* Consigne
Mettez à jour les lignes en commençant à celle qui contient « form as 262 °F. » et en vous arrêtant après celle qui contient « It indicates 4.5 V » : remplacez « photo » par « image » sans rien modifier d'autre. Ne reprenez pas les images.

* Enregistrements fournis

· · · ·

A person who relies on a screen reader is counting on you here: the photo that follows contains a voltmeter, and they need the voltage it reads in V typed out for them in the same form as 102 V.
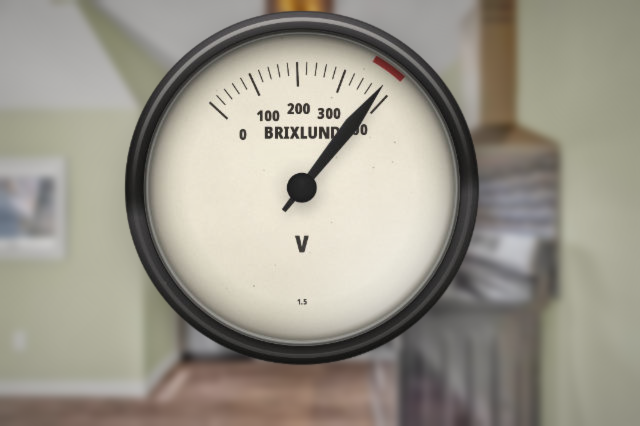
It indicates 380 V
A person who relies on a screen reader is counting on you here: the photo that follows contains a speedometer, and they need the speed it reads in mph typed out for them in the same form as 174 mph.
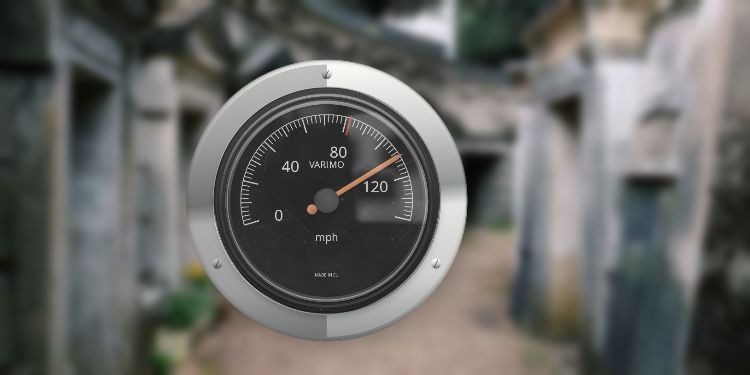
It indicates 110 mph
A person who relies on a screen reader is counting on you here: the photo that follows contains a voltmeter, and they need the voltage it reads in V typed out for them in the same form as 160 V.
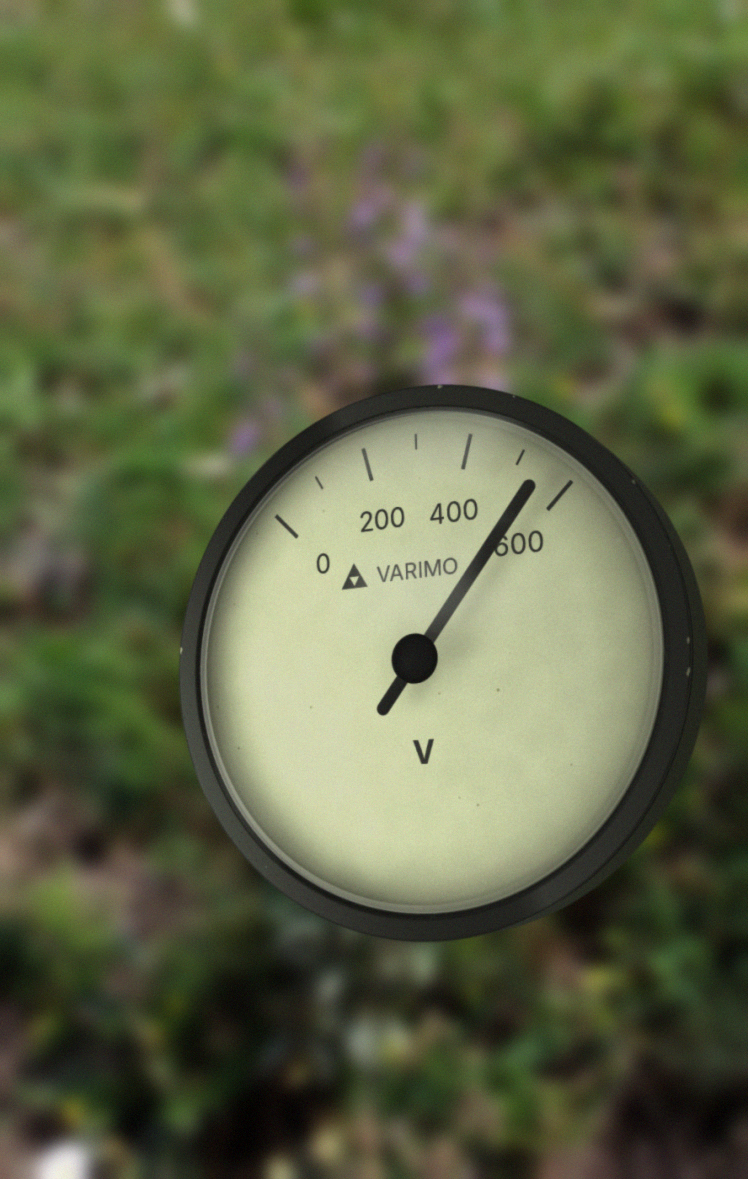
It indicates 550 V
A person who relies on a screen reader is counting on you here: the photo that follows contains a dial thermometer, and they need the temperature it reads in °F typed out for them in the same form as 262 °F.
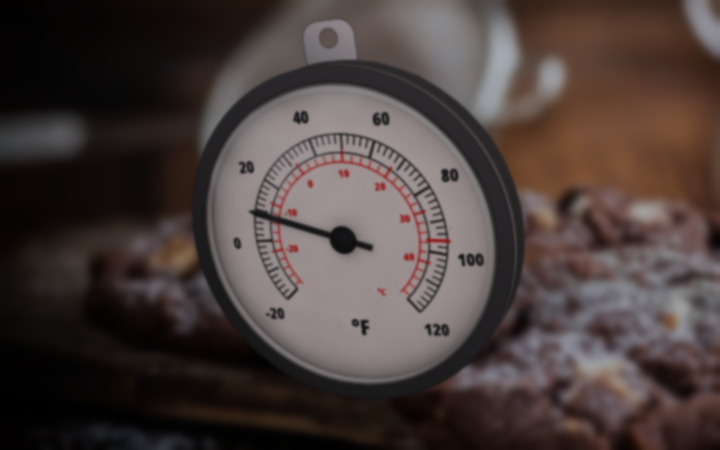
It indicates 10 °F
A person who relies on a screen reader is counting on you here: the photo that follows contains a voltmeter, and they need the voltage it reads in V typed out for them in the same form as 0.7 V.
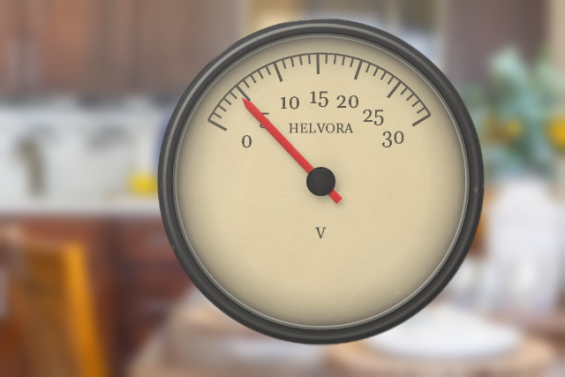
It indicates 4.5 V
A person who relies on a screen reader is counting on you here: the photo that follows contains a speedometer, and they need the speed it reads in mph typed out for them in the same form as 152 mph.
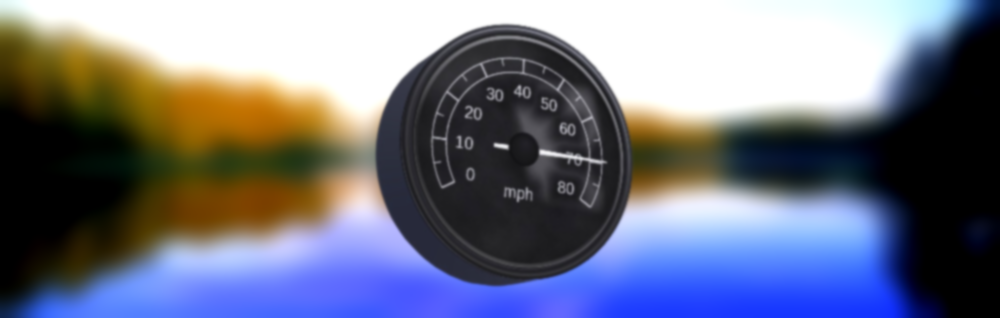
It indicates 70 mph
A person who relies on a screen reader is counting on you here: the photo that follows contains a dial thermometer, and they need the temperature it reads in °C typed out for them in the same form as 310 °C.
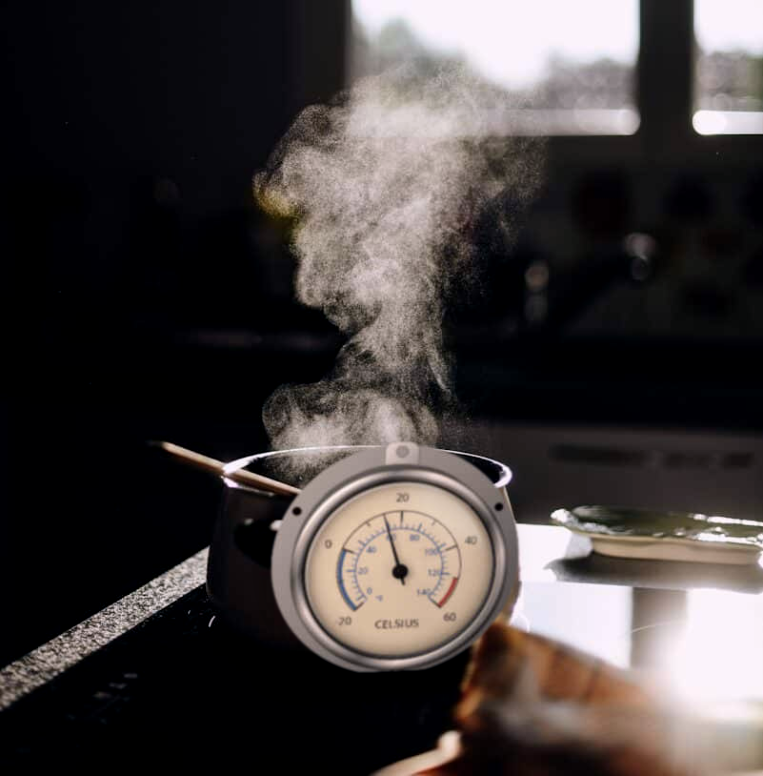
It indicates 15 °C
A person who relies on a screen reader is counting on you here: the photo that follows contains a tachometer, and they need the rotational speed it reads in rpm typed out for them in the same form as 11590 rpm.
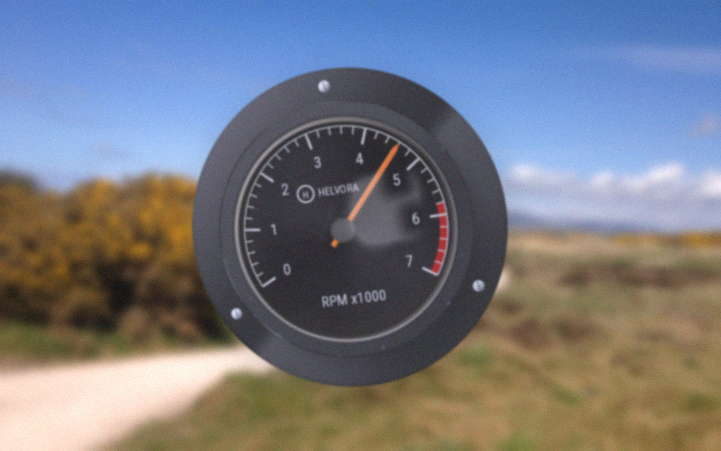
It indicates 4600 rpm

· · · ·

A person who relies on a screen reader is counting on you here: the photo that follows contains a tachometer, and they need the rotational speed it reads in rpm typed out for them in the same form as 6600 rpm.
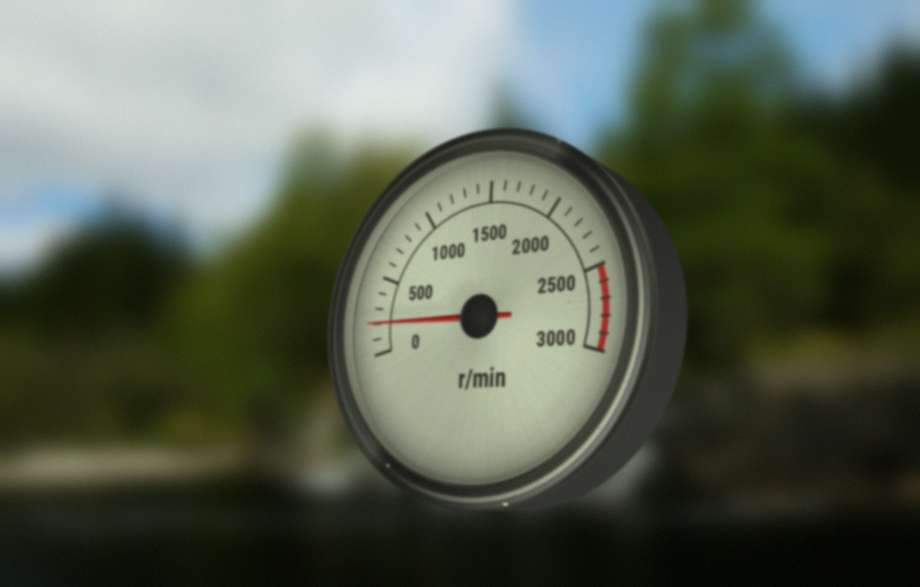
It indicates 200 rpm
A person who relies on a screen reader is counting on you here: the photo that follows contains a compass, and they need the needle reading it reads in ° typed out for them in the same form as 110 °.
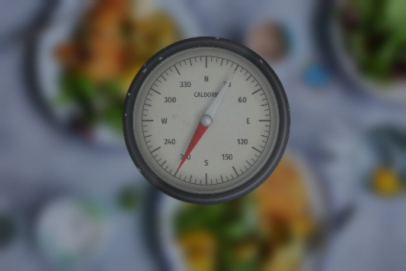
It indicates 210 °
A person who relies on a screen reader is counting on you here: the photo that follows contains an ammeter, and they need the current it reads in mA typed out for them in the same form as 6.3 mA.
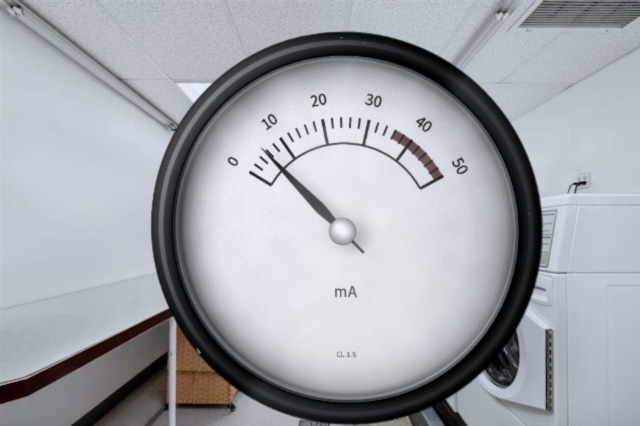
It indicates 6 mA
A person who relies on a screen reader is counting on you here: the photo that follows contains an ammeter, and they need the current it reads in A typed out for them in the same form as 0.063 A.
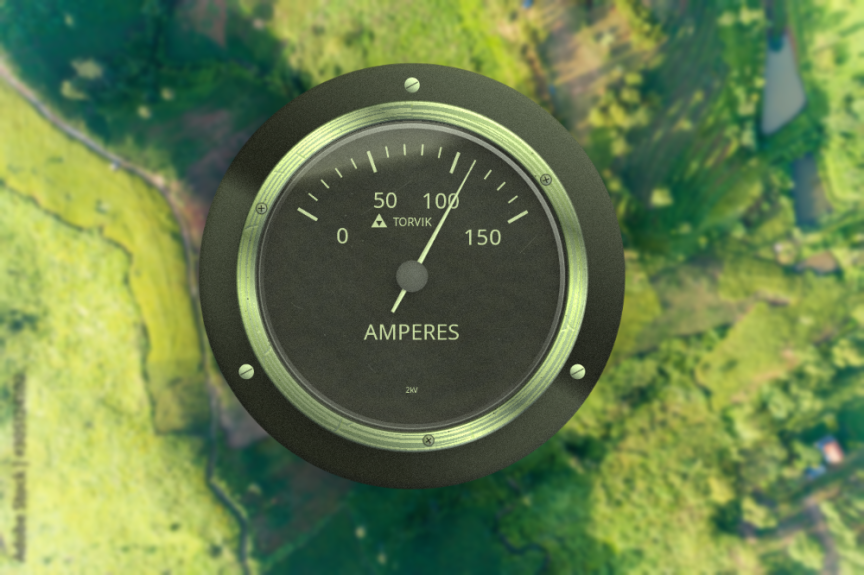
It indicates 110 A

· · · ·

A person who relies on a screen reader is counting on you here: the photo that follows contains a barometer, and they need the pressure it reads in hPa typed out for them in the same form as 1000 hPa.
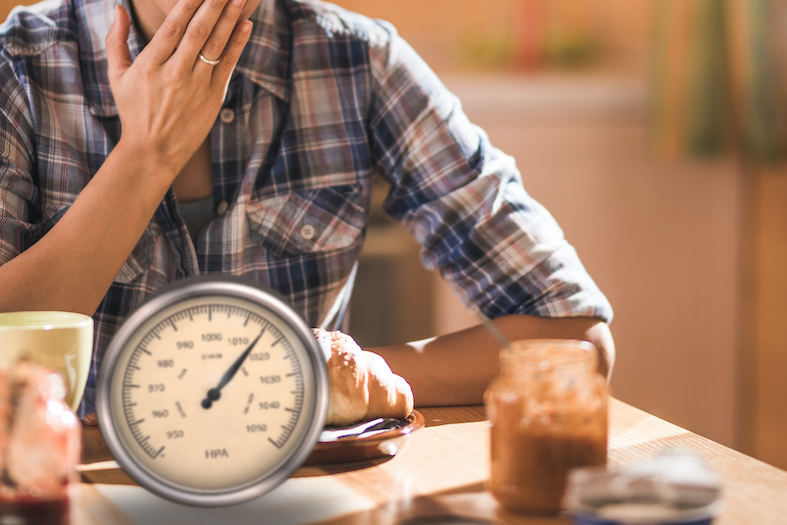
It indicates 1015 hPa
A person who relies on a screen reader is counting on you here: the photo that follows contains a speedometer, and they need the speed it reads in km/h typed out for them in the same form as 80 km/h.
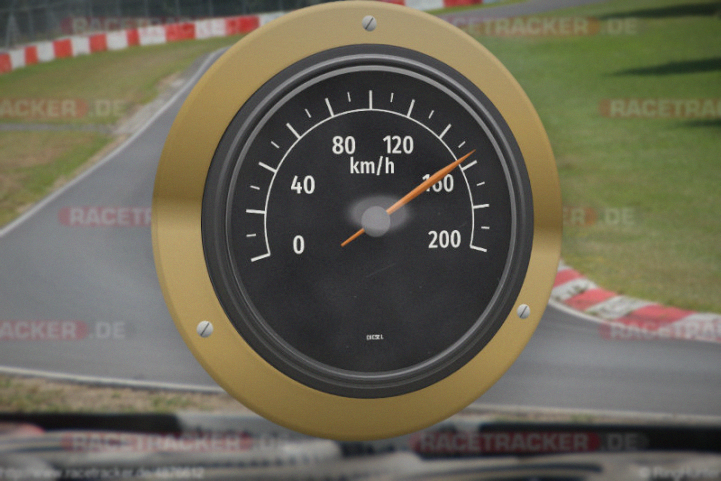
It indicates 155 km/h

· · · ·

* Réponse
A person who relies on a screen reader is counting on you here: the image that follows contains a dial thermometer, and they need the temperature it reads in °F typed out for them in the same form as 262 °F.
It indicates 10 °F
A person who relies on a screen reader is counting on you here: the image that follows contains a voltmeter, and they need the voltage it reads in V typed out for them in the same form as 0.7 V.
It indicates 4.5 V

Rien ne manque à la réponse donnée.